Well, that's how the guild of programmers makes sure they'll _never_
run out of work.  Micro$oft is the master of this particular "art" of
"creating" work (and income!).  I know of a big corporation that
first migrated all their applications from DOS to Unix, and a few
years later "back" from Unix to Windows.  Some "smart" programmers
got really rich of this back-and-forth (or rather, forth-and-back!),
without "creating" anything -- just migrating the same applications.
Another big company is now desperately looking for some "genius" to
"sidegrade" their 600 PCs from Windows 95 to Windows NT (talk about
"industry standard"!) -- to later "backgrade" to Windows 00, probably.

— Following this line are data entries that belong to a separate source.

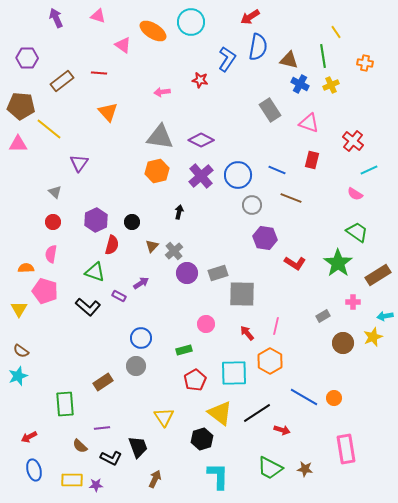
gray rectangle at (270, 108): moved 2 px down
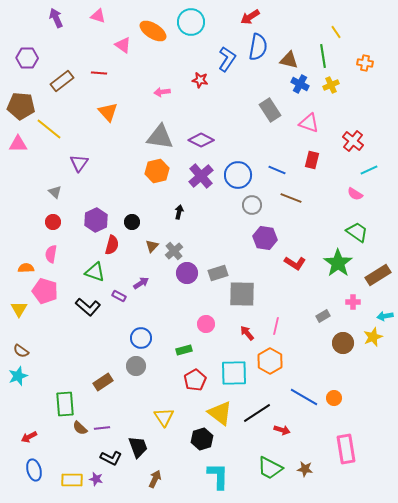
brown semicircle at (80, 446): moved 18 px up
purple star at (96, 485): moved 6 px up; rotated 16 degrees clockwise
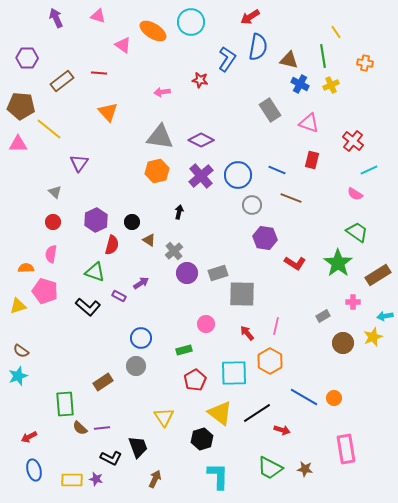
brown triangle at (152, 246): moved 3 px left, 6 px up; rotated 40 degrees counterclockwise
yellow triangle at (19, 309): moved 1 px left, 3 px up; rotated 42 degrees clockwise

If other industries would finally "learn" this art, it could be the
end of unemployment. ;-)
(Who will *pay* this idling nonsense is a different question, of course.)

Cynically yours,
Chris



___________________________________________________________________________
CORPORATION, n. --  A miniature totalitarian state governed by an unelected
hierarchy of officials who take a dim view of individualism, free speech,
equality and eggheads. The backbone of all Western democracies.